Extract
___
Clearly by the late 80s, these people like Ron Perlman. I shouldn't say this without sort of going through it, but I don't get the feeling that man has created a lot of value for investors in general. I think that is true of a lot of those people.

Hanson: So I want to go back to maybe the beginning of the book, the beginning of the theory, because one of the things that is great to read about as an observer is other people's failure. And I want to talk about Irving Fisher, who said in 1928 and 1929, that stocks had reached a "permanently high plateau." How was he so spectacularly wrong?

Fox: Irving Fisher is just such an interesting character because he was so smart, but he was such a goofball too. And I guess those things are combined a lot. Sylvia Nasar, who wrote A Beautiful Mind, has this giant, new economics book coming out called Grand Pursuit, which has, if possible, even more about Irving Fisher than my book does.
___
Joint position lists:
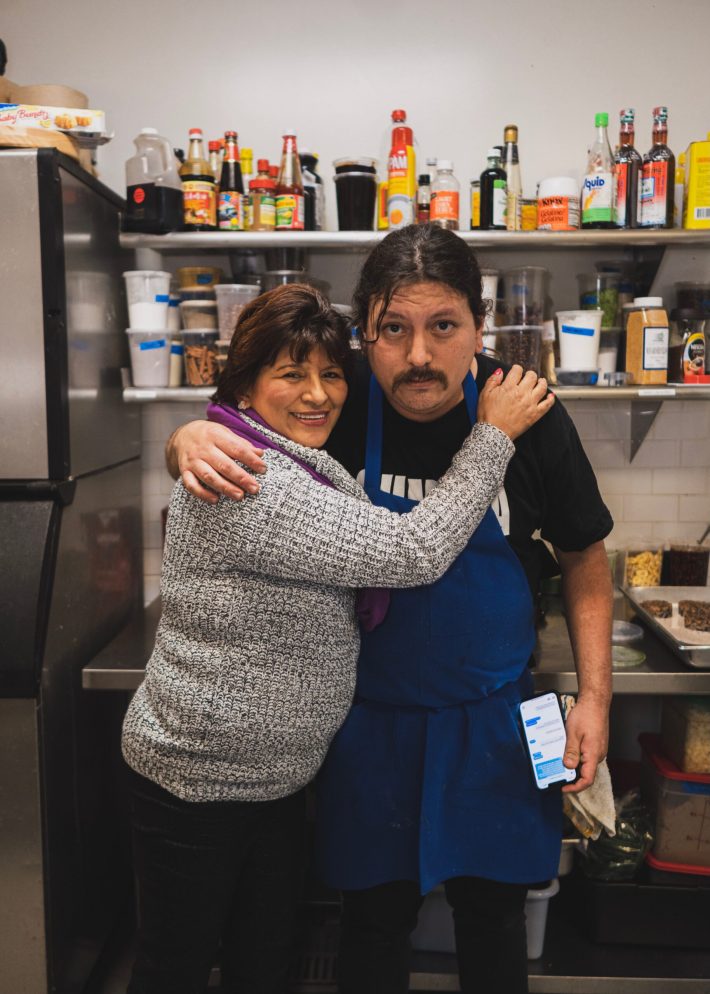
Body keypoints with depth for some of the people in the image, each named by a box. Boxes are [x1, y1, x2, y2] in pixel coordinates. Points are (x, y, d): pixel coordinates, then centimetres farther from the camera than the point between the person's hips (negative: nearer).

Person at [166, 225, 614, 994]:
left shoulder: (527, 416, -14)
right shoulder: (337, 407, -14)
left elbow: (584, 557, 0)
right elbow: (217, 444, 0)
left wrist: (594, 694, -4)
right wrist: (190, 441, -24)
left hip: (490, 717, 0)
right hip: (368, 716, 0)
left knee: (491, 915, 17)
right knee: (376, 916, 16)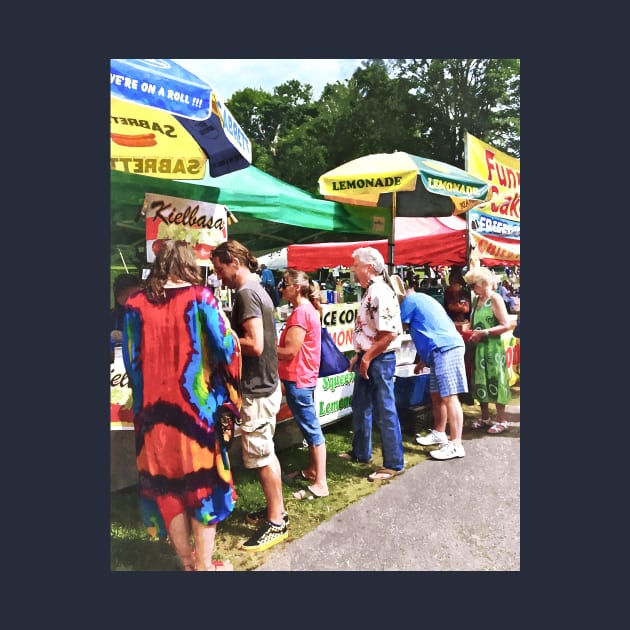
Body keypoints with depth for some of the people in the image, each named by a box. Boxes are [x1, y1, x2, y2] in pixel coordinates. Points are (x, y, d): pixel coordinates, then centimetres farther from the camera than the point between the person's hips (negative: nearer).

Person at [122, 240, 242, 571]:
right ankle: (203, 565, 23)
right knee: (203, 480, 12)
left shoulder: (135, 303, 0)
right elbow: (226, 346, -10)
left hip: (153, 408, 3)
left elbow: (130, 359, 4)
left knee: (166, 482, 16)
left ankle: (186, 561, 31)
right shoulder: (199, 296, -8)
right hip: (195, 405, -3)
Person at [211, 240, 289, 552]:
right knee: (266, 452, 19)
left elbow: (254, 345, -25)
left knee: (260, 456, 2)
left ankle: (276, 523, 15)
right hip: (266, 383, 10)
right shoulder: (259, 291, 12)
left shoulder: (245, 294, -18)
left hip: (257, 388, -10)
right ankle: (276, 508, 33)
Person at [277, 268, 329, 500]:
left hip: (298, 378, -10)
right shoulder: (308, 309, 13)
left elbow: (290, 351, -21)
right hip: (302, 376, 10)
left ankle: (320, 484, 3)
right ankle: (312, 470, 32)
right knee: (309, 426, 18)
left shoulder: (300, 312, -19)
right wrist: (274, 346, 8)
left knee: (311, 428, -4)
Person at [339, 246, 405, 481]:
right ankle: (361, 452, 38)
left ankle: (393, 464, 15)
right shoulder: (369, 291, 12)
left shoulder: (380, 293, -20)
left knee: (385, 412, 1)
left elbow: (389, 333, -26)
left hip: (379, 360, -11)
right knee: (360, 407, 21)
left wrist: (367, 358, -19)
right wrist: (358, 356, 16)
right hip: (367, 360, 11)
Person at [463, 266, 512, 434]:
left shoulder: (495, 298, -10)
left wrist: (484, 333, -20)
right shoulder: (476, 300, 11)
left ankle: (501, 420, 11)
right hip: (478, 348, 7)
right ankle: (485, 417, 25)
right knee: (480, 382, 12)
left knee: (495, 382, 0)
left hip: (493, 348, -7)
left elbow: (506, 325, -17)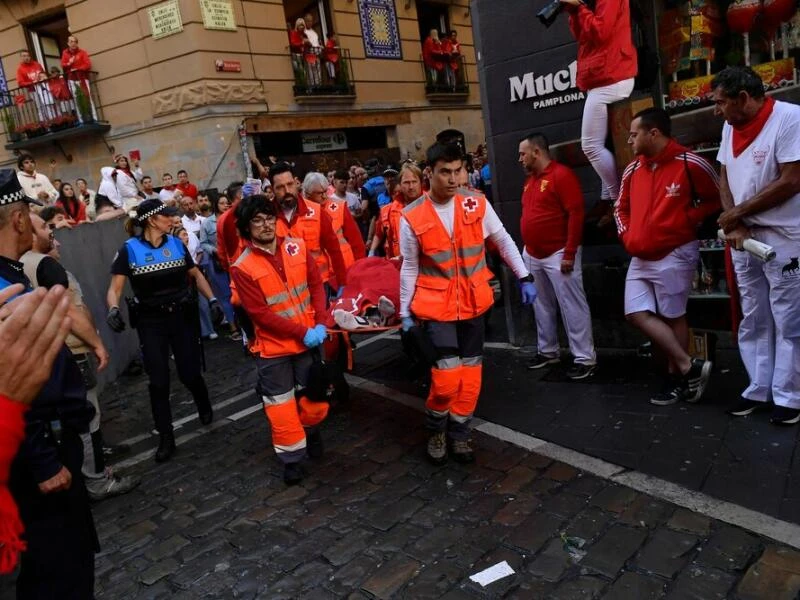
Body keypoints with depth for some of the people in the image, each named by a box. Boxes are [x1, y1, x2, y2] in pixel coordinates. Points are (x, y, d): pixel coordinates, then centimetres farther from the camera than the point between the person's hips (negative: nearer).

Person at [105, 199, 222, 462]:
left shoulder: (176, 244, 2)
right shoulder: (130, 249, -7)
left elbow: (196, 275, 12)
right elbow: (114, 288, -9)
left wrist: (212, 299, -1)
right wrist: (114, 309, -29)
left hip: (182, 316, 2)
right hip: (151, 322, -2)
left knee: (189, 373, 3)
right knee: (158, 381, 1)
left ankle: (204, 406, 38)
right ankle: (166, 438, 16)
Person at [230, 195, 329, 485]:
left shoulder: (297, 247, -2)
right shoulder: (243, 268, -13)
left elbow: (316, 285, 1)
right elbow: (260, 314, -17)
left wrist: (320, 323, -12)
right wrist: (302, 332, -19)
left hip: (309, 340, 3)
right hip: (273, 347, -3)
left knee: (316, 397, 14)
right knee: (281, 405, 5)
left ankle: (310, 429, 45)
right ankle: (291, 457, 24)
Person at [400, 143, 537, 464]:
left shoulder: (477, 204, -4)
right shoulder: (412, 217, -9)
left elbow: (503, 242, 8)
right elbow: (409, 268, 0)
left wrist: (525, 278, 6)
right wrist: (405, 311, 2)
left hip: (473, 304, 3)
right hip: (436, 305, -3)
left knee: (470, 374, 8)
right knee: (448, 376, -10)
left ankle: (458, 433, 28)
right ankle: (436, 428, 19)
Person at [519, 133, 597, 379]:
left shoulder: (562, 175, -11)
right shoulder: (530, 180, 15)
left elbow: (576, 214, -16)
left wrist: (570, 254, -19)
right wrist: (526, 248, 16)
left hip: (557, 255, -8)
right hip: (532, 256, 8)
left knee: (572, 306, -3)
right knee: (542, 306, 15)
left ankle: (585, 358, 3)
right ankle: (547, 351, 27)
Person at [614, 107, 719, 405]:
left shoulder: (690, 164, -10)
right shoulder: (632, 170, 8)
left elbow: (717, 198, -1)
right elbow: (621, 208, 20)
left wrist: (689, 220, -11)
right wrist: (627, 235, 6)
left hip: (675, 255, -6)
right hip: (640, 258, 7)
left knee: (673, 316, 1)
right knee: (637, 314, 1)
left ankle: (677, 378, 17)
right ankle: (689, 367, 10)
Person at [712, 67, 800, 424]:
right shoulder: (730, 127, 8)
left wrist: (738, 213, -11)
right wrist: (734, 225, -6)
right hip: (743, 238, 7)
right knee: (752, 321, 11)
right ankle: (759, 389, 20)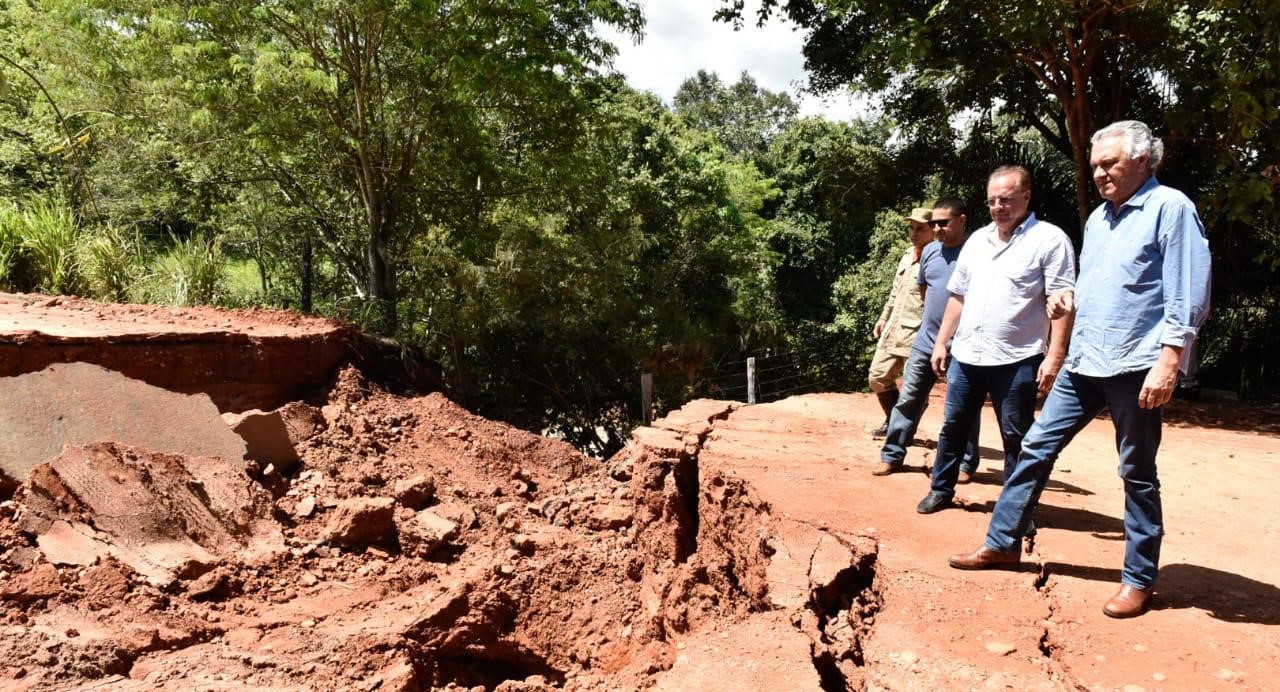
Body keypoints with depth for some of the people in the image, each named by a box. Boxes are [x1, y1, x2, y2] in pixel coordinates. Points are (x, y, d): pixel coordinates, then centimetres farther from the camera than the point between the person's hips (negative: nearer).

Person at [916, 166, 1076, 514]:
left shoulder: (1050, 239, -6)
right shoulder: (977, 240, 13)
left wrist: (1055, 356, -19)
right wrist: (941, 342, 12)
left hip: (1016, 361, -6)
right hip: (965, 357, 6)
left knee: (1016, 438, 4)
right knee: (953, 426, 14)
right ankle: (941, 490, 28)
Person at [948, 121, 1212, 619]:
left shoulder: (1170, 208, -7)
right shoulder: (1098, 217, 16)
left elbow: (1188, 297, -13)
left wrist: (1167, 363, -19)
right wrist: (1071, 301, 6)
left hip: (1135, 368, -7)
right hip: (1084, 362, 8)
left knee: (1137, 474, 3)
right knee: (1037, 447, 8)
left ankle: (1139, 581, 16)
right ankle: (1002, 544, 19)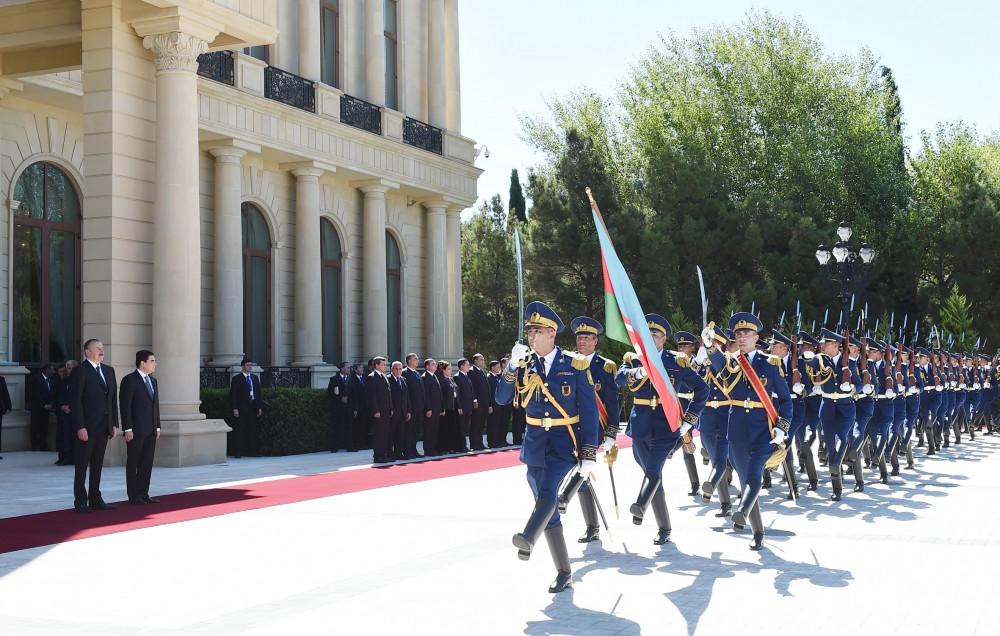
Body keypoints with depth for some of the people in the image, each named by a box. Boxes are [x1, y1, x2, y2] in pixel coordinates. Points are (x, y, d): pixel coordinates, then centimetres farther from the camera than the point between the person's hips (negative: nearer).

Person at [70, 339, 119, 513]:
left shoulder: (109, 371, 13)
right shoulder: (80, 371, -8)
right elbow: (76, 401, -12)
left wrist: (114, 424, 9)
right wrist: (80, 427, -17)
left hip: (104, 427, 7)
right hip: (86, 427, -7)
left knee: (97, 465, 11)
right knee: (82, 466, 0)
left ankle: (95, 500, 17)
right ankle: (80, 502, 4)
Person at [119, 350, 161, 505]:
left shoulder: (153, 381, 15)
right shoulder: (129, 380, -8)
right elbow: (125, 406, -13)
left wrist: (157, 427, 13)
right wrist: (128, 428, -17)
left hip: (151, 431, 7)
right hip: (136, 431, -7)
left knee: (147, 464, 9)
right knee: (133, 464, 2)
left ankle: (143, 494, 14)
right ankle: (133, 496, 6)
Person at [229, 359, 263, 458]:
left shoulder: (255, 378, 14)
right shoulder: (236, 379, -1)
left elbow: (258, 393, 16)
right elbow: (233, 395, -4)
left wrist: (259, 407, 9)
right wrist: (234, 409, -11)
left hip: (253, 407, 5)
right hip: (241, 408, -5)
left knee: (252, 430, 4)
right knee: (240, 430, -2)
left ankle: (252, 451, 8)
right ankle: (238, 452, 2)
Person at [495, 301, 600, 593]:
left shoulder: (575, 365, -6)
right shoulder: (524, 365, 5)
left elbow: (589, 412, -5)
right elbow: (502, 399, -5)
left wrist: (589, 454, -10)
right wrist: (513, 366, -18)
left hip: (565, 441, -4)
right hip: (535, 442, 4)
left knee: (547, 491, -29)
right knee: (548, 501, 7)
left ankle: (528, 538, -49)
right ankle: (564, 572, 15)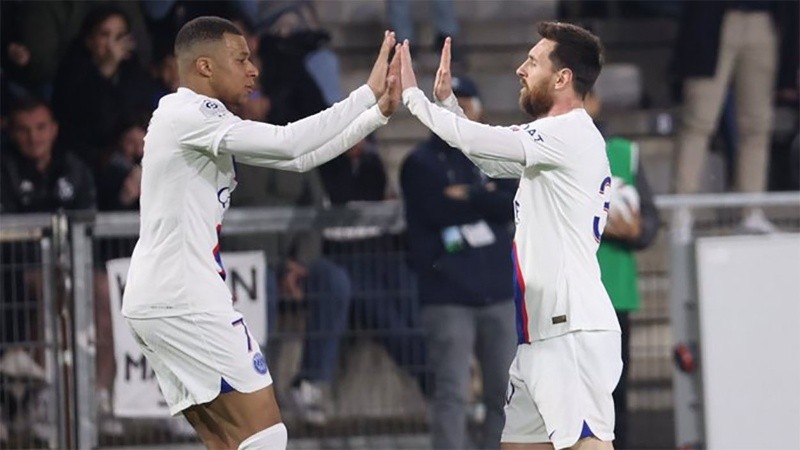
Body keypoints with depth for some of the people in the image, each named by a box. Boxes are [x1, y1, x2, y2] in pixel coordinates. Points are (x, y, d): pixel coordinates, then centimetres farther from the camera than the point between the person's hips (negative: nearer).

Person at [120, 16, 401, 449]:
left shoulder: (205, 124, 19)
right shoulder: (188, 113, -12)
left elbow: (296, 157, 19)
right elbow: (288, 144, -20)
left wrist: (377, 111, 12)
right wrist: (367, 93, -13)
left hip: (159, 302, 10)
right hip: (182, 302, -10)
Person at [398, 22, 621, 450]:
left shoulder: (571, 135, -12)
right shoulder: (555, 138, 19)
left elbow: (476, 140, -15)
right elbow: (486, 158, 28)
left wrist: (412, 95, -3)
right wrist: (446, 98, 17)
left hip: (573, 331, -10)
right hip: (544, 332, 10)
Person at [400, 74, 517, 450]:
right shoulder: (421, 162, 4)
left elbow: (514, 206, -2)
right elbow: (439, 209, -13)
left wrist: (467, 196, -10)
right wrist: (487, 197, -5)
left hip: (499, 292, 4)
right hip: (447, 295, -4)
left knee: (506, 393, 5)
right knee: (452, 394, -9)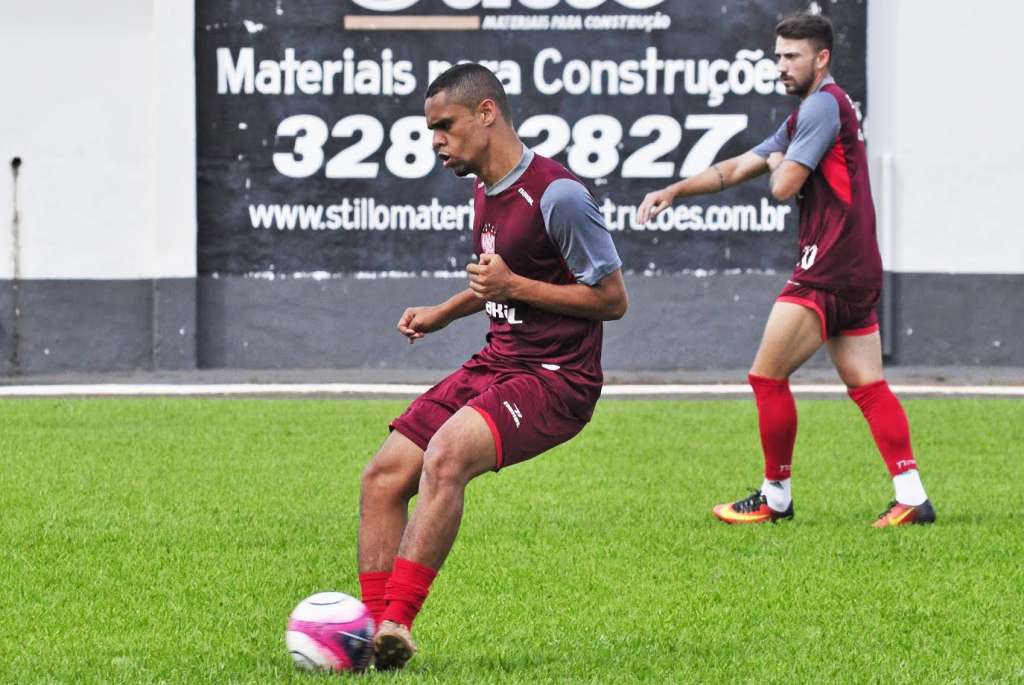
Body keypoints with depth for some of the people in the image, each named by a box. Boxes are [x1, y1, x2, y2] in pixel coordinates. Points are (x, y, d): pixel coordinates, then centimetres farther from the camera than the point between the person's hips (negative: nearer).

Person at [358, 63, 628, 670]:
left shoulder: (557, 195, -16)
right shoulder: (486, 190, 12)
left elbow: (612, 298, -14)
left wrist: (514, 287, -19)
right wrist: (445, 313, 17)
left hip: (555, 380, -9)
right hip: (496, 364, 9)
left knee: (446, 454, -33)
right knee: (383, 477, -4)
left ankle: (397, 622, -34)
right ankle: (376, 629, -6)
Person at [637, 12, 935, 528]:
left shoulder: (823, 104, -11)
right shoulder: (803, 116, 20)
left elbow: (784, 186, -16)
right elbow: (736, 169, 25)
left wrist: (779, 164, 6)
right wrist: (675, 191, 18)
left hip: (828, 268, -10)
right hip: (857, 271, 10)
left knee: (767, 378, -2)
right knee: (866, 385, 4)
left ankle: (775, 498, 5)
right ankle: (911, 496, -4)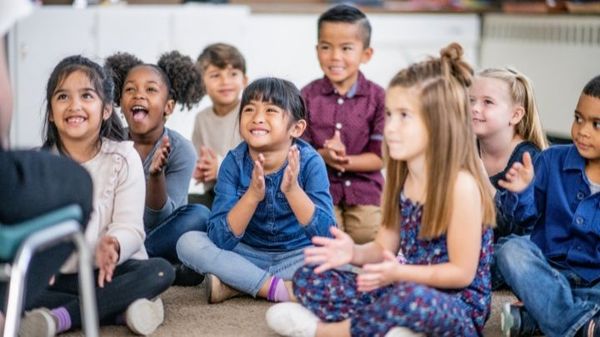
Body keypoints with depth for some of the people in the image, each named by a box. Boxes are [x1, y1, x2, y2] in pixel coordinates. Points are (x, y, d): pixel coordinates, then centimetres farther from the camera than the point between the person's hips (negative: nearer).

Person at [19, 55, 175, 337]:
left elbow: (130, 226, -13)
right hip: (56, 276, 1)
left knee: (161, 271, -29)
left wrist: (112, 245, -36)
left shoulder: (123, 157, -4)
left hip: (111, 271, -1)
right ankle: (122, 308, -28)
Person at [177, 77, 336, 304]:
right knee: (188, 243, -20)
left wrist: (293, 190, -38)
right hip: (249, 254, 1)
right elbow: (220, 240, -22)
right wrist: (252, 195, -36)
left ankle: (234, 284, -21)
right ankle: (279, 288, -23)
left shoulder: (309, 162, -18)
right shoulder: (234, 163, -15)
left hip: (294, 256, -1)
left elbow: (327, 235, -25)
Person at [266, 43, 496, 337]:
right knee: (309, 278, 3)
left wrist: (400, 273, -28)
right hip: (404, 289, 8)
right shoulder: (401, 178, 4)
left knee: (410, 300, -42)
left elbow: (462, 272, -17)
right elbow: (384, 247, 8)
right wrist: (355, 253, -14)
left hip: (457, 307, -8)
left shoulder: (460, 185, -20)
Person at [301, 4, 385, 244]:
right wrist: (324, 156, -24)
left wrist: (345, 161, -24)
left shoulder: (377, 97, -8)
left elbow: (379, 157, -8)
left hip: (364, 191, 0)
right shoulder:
___
Exercise 1
According to the interview excerpt, what is the title of the new economics book by Sylvia Nasar?
Exercise 2
Write down the part of the interview excerpt that begins at the words "Hanson: So I" and ends after the words "so spectacularly wrong?".
Exercise 3
Extend the interview about Irving Fisher past its final line.

Result 1
Grand Pursuit

Result 2
Hanson: So I want to go back to maybe the beginning of the book, the beginning of the theory, because one of the things that is great to read about as an observer is other people's failure. And I want to talk about Irving Fisher, who said in 1928 and 1929, that stocks had reached a "permanently high plateau." How was he so spectacularly wrong?

Result 3
This is the guy who invented the Rolodex. You find in his writings around the turn of the century basically everything that later came to be known as academic finance from in the 50s and 60s, the idea of dividend discount model, the idea of diversification, the idea that stocks should, over time, outperform bonds. He was sort of the first or among the first to say all of these things.

What happened to him in the 20s is he sold his little index card company that became Rolodex. He sold to Remington Rand, which is one of the big, kind of technology companies of the day and he ended up a big shareholder of that, so he is suddenly rich. He had sort of married into wealth already, but he had earned it this time. He'd helped push Prohibition through.

Hanson: I am surprised no one booed that in this crowd.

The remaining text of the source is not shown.